François Hollande s’est donc retrouvé coincé entre Laurent Fabius, ministre des Affaires étrangères, et Martine Aubry, qu' il avait missionnée officiellement en Chine pour l’occuper. Comme ces trois personnages ne s’aiment pas, on imagine l’ambiance. Laurent Fabius a donc passé plus de temps le nez dans les télégrammes diplomatiques et le téléphone à l’oreille. Martine Aubry s’est fait très discrète en refusant tout contact avec la presse. Quant au programme de la visite, il était singulièrement allégé. François Hollande était entouré de grands patrons qui travaillent énormément en Chine (Total, Areva , Veolia , etc. ), mais il ne parlait en bien que des PME françaises. Les PME de la charcuterie, de la boulangerie et des services. Sauf que les PME n’étaient pas du voyage.
Les patrons du CAC 40 ont eu le sentiment qu'ils n’étaient là que pour le décor et pour faire plaisir aux Chinois. Le résultat du shopping présidentiel en Chine est donc plus que décevant. La délégation française ne revient avec aucun contrat. Seul dossier à inscrire au tableau de chasse : une lettre d’intention d’achat de 60 Airbus. Personne n’a cru sérieusement qu'EADS avait besoin du chef d’Etat pour décrocher ce qui n’est qu'une intention d’achat.
François Hollande et son service de communication ont tout fait pour convaincre l’opinion française que le président se consacrait désormais au démarchage commercial auprès des Chinois. Le problème est qu’il n’est pas rentré avec moult contrats. La pêche est peu fructueuse. Le comble, c’est qu'au moment où le président de la République essayait de convaincre les investisseurs chinois de venir en France, en saluant leur dynamisme, son ministre du Redressement productif Arnaud Montebourg vantait, lui, le « made in France » en se réjouissant des initiatives du groupe Renault pour protéger l’emploi dans les usines et de Carlos Ghosn, avec lequel il avait eu pourtant quelques mots.

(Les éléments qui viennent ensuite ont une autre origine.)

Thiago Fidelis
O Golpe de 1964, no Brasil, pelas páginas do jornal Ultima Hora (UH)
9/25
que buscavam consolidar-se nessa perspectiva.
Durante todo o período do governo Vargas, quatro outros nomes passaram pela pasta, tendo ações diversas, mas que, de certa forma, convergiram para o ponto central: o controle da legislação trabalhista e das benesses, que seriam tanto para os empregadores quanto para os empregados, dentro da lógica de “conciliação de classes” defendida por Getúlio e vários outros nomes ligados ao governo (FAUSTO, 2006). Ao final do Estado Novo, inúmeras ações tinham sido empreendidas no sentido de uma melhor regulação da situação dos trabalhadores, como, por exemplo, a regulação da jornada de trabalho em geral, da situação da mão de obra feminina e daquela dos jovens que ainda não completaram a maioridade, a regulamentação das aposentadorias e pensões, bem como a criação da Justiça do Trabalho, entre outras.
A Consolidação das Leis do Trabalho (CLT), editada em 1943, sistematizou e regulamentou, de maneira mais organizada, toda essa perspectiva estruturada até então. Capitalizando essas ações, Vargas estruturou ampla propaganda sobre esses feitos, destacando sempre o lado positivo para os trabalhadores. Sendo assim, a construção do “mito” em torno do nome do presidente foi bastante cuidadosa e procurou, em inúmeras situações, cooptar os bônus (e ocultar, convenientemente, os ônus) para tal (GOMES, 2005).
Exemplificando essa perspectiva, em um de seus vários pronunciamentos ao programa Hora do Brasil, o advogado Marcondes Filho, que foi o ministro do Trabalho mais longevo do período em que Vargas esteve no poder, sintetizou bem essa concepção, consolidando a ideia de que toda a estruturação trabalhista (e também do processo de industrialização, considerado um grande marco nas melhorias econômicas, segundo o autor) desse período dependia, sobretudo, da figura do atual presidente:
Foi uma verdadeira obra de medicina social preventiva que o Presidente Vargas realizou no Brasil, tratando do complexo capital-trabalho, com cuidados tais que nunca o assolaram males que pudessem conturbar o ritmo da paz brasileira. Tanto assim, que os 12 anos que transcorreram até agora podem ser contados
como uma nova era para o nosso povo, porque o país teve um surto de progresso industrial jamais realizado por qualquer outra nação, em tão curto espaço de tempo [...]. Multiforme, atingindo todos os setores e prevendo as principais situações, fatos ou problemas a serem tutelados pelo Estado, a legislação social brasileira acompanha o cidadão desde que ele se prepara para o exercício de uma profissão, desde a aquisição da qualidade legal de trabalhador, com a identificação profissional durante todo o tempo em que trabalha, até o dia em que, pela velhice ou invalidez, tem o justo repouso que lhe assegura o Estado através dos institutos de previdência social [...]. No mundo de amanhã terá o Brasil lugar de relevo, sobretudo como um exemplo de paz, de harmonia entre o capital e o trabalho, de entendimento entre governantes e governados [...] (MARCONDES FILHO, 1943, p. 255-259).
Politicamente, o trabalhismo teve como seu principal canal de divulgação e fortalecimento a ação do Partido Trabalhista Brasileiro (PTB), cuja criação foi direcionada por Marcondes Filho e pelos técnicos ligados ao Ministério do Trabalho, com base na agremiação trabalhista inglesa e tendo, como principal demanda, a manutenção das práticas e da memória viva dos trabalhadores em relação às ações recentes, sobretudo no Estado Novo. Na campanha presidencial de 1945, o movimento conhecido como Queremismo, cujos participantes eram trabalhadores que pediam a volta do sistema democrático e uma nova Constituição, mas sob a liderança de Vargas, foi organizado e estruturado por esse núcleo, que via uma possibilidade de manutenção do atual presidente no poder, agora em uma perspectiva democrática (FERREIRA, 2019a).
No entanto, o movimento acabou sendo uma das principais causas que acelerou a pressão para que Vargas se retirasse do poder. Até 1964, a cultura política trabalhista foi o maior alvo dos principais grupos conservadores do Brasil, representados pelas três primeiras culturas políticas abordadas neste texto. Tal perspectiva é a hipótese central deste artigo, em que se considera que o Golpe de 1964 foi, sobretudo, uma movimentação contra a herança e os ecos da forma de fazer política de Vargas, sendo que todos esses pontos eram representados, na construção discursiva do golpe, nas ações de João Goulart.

Il aurait pu attendre quelques jours.
Le monde de la PME ne se faisait guère d’illusion. Celles qui ont réussi en Chine sont le résultat d’aventures humaines et personnelles assez extraordinaires mais difficile modéliser.

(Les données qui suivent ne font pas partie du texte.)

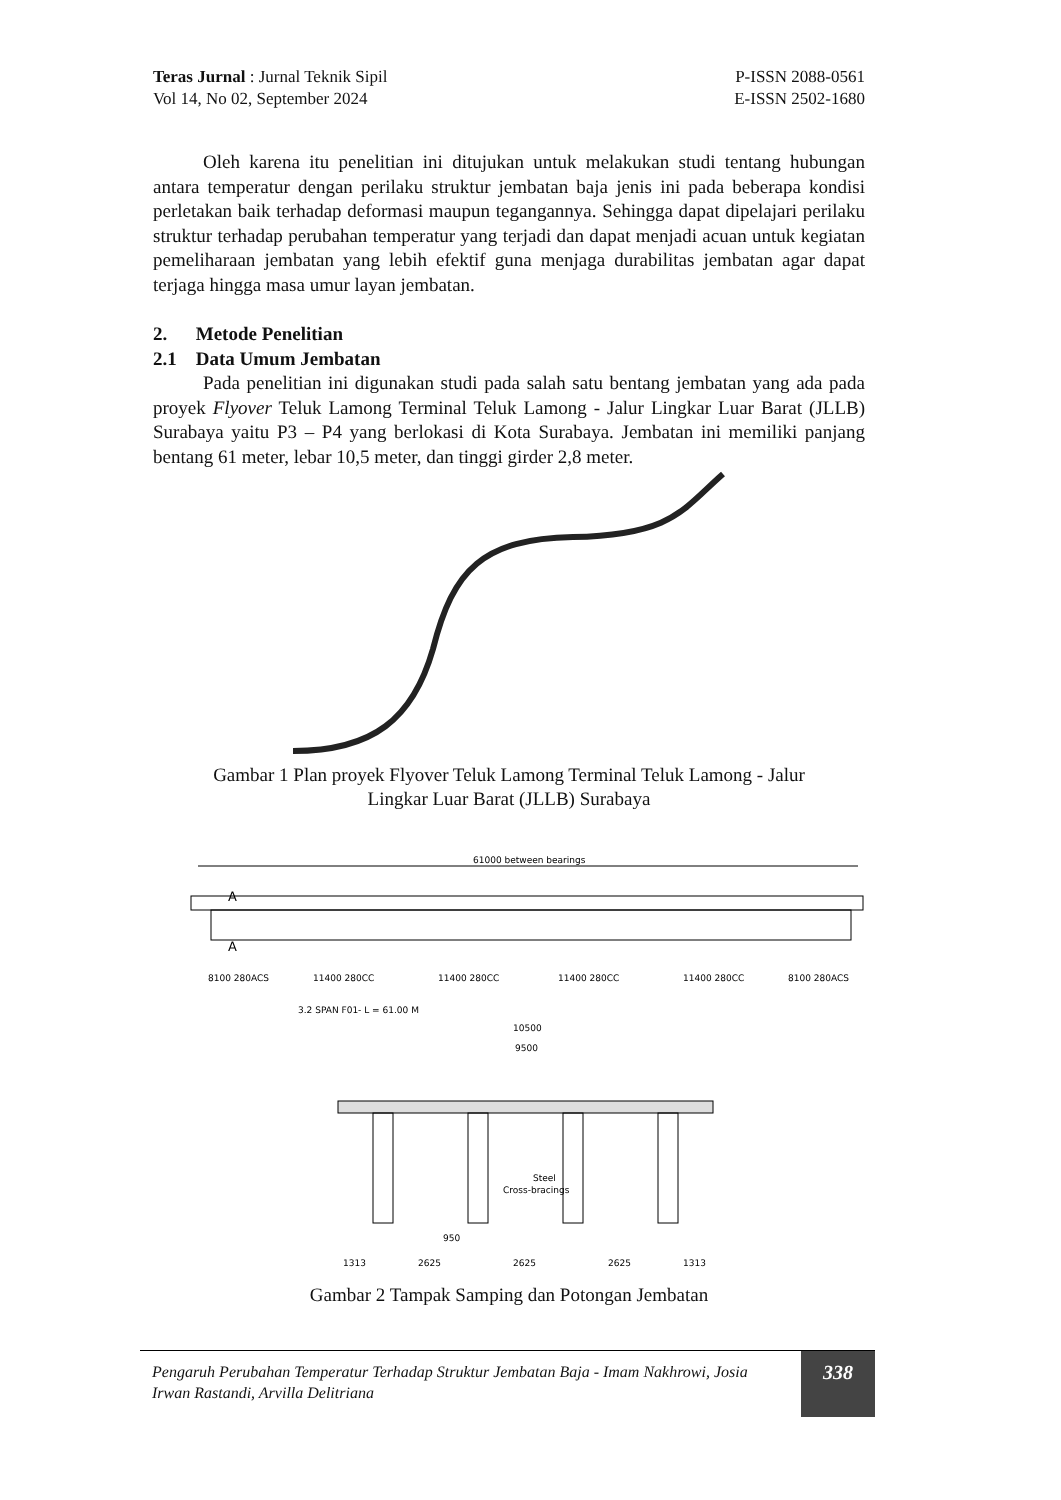Teras Jurnal : Jurnal Teknik Sipil
Vol 14, No 02, September 2024
P-ISSN 2088-0561
E-ISSN 2502-1680
Oleh karena itu penelitian ini ditujukan untuk melakukan studi tentang hubungan antara temperatur dengan perilaku struktur jembatan baja jenis ini pada beberapa kondisi perletakan baik terhadap deformasi maupun tegangannya. Sehingga dapat dipelajari perilaku struktur terhadap perubahan temperatur yang terjadi dan dapat menjadi acuan untuk kegiatan pemeliharaan jembatan yang lebih efektif guna menjaga durabilitas jembatan agar dapat terjaga hingga masa umur layan jembatan.
2. Metode Penelitian
2.1 Data Umum Jembatan
Pada penelitian ini digunakan studi pada salah satu bentang jembatan yang ada pada proyek Flyover Teluk Lamong Terminal Teluk Lamong - Jalur Lingkar Luar Barat (JLLB) Surabaya yaitu P3 – P4 yang berlokasi di Kota Surabaya. Jembatan ini memiliki panjang bentang 61 meter, lebar 10,5 meter, dan tinggi girder 2,8 meter.
Gambar 1 Plan proyek Flyover Teluk Lamong Terminal Teluk Lamong - Jalur
Lingkar Luar Barat (JLLB) Surabaya
61000 between bearings
A
A
8100 280ACS
11400 280CC
11400 280CC
11400 280CC
11400 280CC
8100 280ACS
3.2 SPAN F01- L = 61.00 M
10500
9500
Steel
Cross-bracings
950
1313
2625
2625
2625
1313
Gambar 2 Tampak Samping dan Potongan Jembatan
Pengaruh Perubahan Temperatur Terhadap Struktur Jembatan Baja - Imam Nakhrowi, Josia Irwan Rastandi, Arvilla Delitriana
338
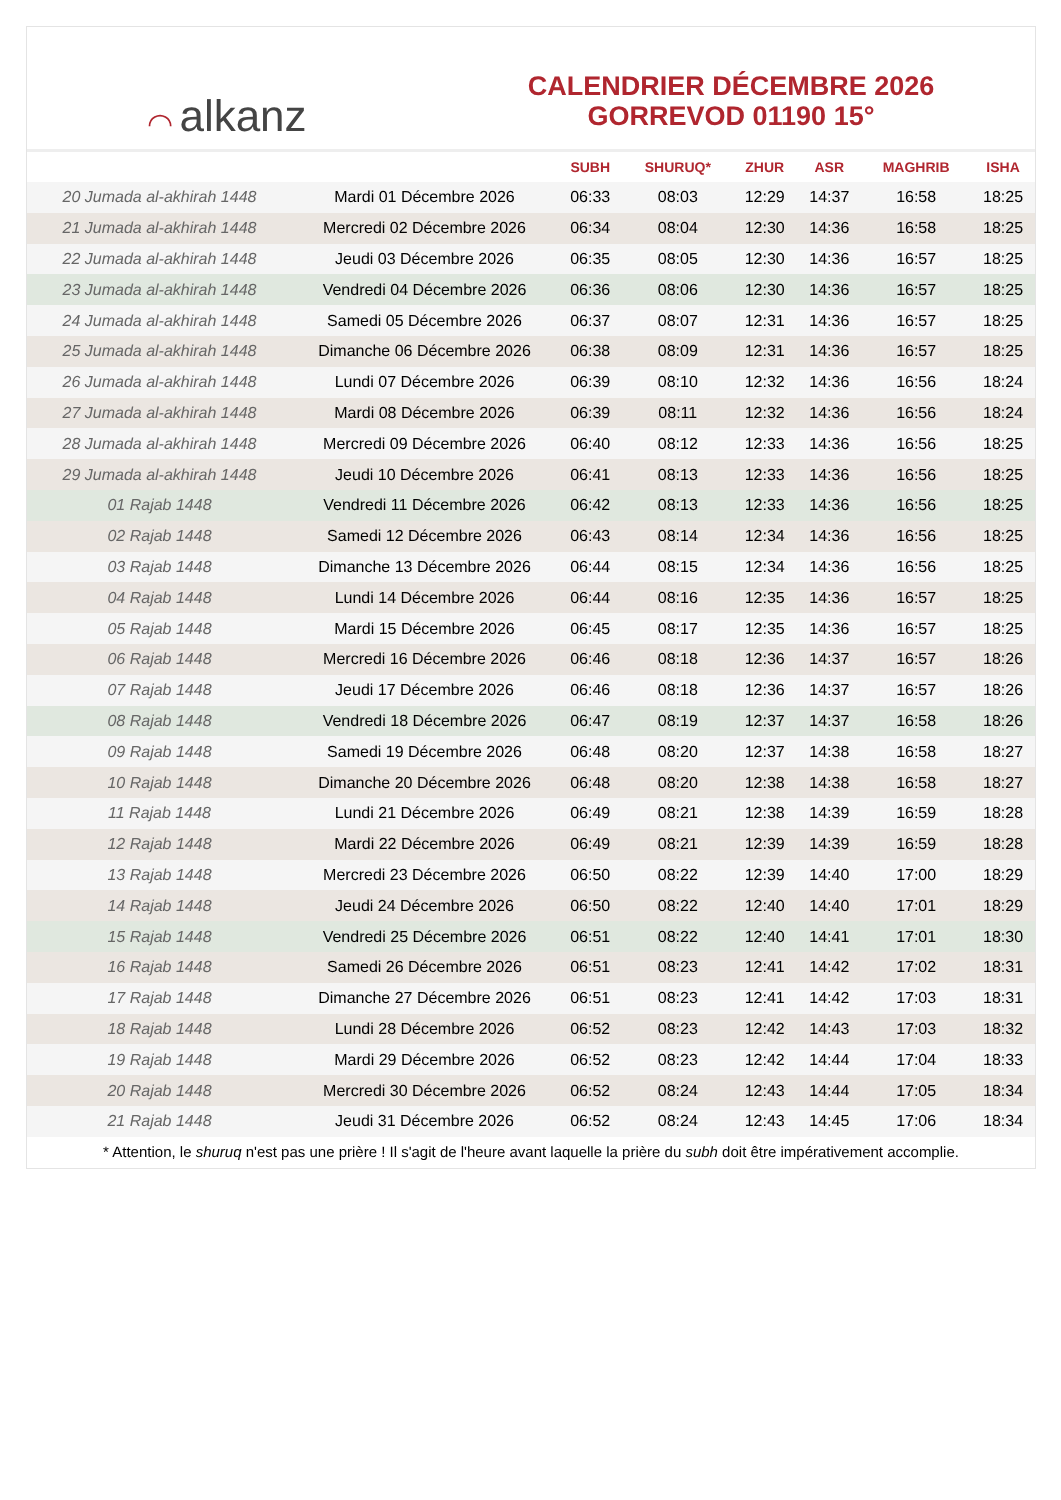◠ alkanz
CALENDRIER DÉCEMBRE 2026
GORREVOD 01190 15°
| | | SUBH | SHURUQ* | ZHUR | ASR | MAGHRIB | ISHA |
| --- | --- | --- | --- | --- | --- | --- | --- |
| 20 Jumada al-akhirah 1448 | Mardi 01 Décembre 2026 | 06:33 | 08:03 | 12:29 | 14:37 | 16:58 | 18:25 |
| 21 Jumada al-akhirah 1448 | Mercredi 02 Décembre 2026 | 06:34 | 08:04 | 12:30 | 14:36 | 16:58 | 18:25 |
| 22 Jumada al-akhirah 1448 | Jeudi 03 Décembre 2026 | 06:35 | 08:05 | 12:30 | 14:36 | 16:57 | 18:25 |
| 23 Jumada al-akhirah 1448 | Vendredi 04 Décembre 2026 | 06:36 | 08:06 | 12:30 | 14:36 | 16:57 | 18:25 |
| 24 Jumada al-akhirah 1448 | Samedi 05 Décembre 2026 | 06:37 | 08:07 | 12:31 | 14:36 | 16:57 | 18:25 |
| 25 Jumada al-akhirah 1448 | Dimanche 06 Décembre 2026 | 06:38 | 08:09 | 12:31 | 14:36 | 16:57 | 18:25 |
| 26 Jumada al-akhirah 1448 | Lundi 07 Décembre 2026 | 06:39 | 08:10 | 12:32 | 14:36 | 16:56 | 18:24 |
| 27 Jumada al-akhirah 1448 | Mardi 08 Décembre 2026 | 06:39 | 08:11 | 12:32 | 14:36 | 16:56 | 18:24 |
| 28 Jumada al-akhirah 1448 | Mercredi 09 Décembre 2026 | 06:40 | 08:12 | 12:33 | 14:36 | 16:56 | 18:25 |
| 29 Jumada al-akhirah 1448 | Jeudi 10 Décembre 2026 | 06:41 | 08:13 | 12:33 | 14:36 | 16:56 | 18:25 |
| 01 Rajab 1448 | Vendredi 11 Décembre 2026 | 06:42 | 08:13 | 12:33 | 14:36 | 16:56 | 18:25 |
| 02 Rajab 1448 | Samedi 12 Décembre 2026 | 06:43 | 08:14 | 12:34 | 14:36 | 16:56 | 18:25 |
| 03 Rajab 1448 | Dimanche 13 Décembre 2026 | 06:44 | 08:15 | 12:34 | 14:36 | 16:56 | 18:25 |
| 04 Rajab 1448 | Lundi 14 Décembre 2026 | 06:44 | 08:16 | 12:35 | 14:36 | 16:57 | 18:25 |
| 05 Rajab 1448 | Mardi 15 Décembre 2026 | 06:45 | 08:17 | 12:35 | 14:36 | 16:57 | 18:25 |
| 06 Rajab 1448 | Mercredi 16 Décembre 2026 | 06:46 | 08:18 | 12:36 | 14:37 | 16:57 | 18:26 |
| 07 Rajab 1448 | Jeudi 17 Décembre 2026 | 06:46 | 08:18 | 12:36 | 14:37 | 16:57 | 18:26 |
| 08 Rajab 1448 | Vendredi 18 Décembre 2026 | 06:47 | 08:19 | 12:37 | 14:37 | 16:58 | 18:26 |
| 09 Rajab 1448 | Samedi 19 Décembre 2026 | 06:48 | 08:20 | 12:37 | 14:38 | 16:58 | 18:27 |
| 10 Rajab 1448 | Dimanche 20 Décembre 2026 | 06:48 | 08:20 | 12:38 | 14:38 | 16:58 | 18:27 |
| 11 Rajab 1448 | Lundi 21 Décembre 2026 | 06:49 | 08:21 | 12:38 | 14:39 | 16:59 | 18:28 |
| 12 Rajab 1448 | Mardi 22 Décembre 2026 | 06:49 | 08:21 | 12:39 | 14:39 | 16:59 | 18:28 |
| 13 Rajab 1448 | Mercredi 23 Décembre 2026 | 06:50 | 08:22 | 12:39 | 14:40 | 17:00 | 18:29 |
| 14 Rajab 1448 | Jeudi 24 Décembre 2026 | 06:50 | 08:22 | 12:40 | 14:40 | 17:01 | 18:29 |
| 15 Rajab 1448 | Vendredi 25 Décembre 2026 | 06:51 | 08:22 | 12:40 | 14:41 | 17:01 | 18:30 |
| 16 Rajab 1448 | Samedi 26 Décembre 2026 | 06:51 | 08:23 | 12:41 | 14:42 | 17:02 | 18:31 |
| 17 Rajab 1448 | Dimanche 27 Décembre 2026 | 06:51 | 08:23 | 12:41 | 14:42 | 17:03 | 18:31 |
| 18 Rajab 1448 | Lundi 28 Décembre 2026 | 06:52 | 08:23 | 12:42 | 14:43 | 17:03 | 18:32 |
| 19 Rajab 1448 | Mardi 29 Décembre 2026 | 06:52 | 08:23 | 12:42 | 14:44 | 17:04 | 18:33 |
| 20 Rajab 1448 | Mercredi 30 Décembre 2026 | 06:52 | 08:24 | 12:43 | 14:44 | 17:05 | 18:34 |
| 21 Rajab 1448 | Jeudi 31 Décembre 2026 | 06:52 | 08:24 | 12:43 | 14:45 | 17:06 | 18:34 |
* Attention, le shuruq n'est pas une prière ! Il s'agit de l'heure avant laquelle la prière du subh doit être impérativement accomplie.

Le monde de la PME française attend plus des assises entrepreneuriales que François Hollande doit clôturer lundi soir. Le résultat des travaux de plus de 300 chefs d’entreprise a été soumis au Premier ministre dès vendredi matin. Jean-Marc Ayrault a été surpris d’apprendre que la plupart des PME cherchent à embaucher des salariés en CDI mais ne trouvent pas les qualifications dont elles ont besoin. Pour le reste, les services de Matignon et ceux de Fleur Pellerin planchent sur le papier que lira François Hollande lundi soir. L’ idée serait d’offrir un choc de compétitivité à ces entreprises dont on sait bien qu’elles sont créatrices d'emplois. Le test sera la fiscalité.
Les PME ne toucheront pas grand-chose du crédit d’impôt promis dans le rapport Gallois. Elles ont donc réclamé des mesures spécifiques : l’abaissement de l’impôt sur les société à 15% sur la totalité des profits et la réduction de l’imposition des plus-values de cession. Mesures de libération et de flexibilité de l’emploi. Les patrons de PME-PMI me disent qu' ils ne se développeront que s’ils ont intérêt à le faire. "On ne crée des boites que si on a la garantie d'en tirer un profit, lequel profit permet de financer des acquisitions. On ne multipliera les embauches que si et seulement si on peut alléger les effectifs en cas de retournements de la conjoncture."
De l’avis du monde patronal, si François Hollande accepte le tiers des revendications qui ont été présentées, ce pays aura une chance de sortir de la crise. On le saura lundi. Mais pour reprendre le sentiment d’un des membres de la Hollandie , "pas sûr que la situation soit encore assez grave pour lui donner le courage d’affronter l’aile gauche de la gauche".